Update: More from ESPN:
Penn State football coach Joe Paterno has decided to retire at the end of the season, saying Wednesday that the effects of a child sex abuse scandal involving former heir apparent Jerry Sandusky have been overwhelming.
“I am absolutely devastated by the developments in this case. I grieve for the children and their families, and I pray for their comfort and relief,” Paterno said in a statement released just after initial reports confirming his pending retirement.
“I have come to work every day for the last 61 years with one clear goal in mind: To serve the best interests of this university and the young men who have been entrusted to my care. I have the same goal today.
“That’s why I have decided to announce my retirement effective at the end of this season. At this moment the Board of Trustees should not spend a single minute discussing my status. They have far more important matters to address. I want to make this as easy for them as I possibly can.
“This is a tragedy.

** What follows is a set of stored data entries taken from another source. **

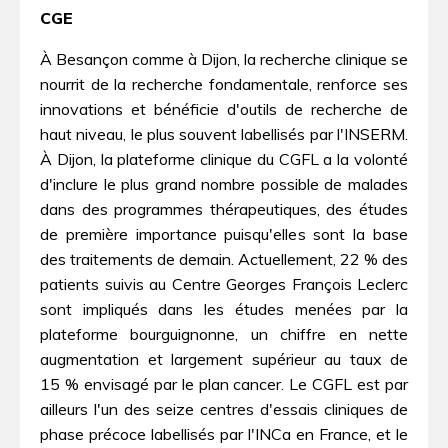
CGE
À Besançon comme à Dijon, la recherche clinique se
nourrit de la recherche fondamentale, renforce ses
innovations et bénéficie d'outils de recherche de
haut niveau, le plus souvent labellisés par l'INSERM.
À Dijon, la plateforme clinique du CGFL a la volonté
d'inclure le plus grand nombre possible de malades
dans des programmes thérapeutiques, des études
de première importance puisqu'elles sont la base
des traitements de demain. Actuellement, 22 % des
patients suivis au Centre Georges François Leclerc
sont impliqués dans les études menées par la
plateforme bourguignonne, un chiffre en nette
augmentation et largement supérieur au taux de
15 % envisagé par le plan cancer. Le CGFL est par
ailleurs l'un des seize centres d'essais cliniques de
phase précoce labellisés par l'INCa en France, et le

It is one of the great sorrows of my life. With the benefit of hindsight, I wish I had done more. My goals now are to keep my commitments to my players and staff and finish the season with dignity and determination. And then I will spend the rest of my life doing everything I can to help this university.”
Of course, it’s possible that the Board of Trustees could decide not to accept Paterno’s resignation and fire him on the spot, but one suspects that there’s still enough support for Paterno in the Penn State community to let them get away with declining to do that. The more likely target in that regard, I would think, would be the Athletic Director and other university administration who have been charged in this matter.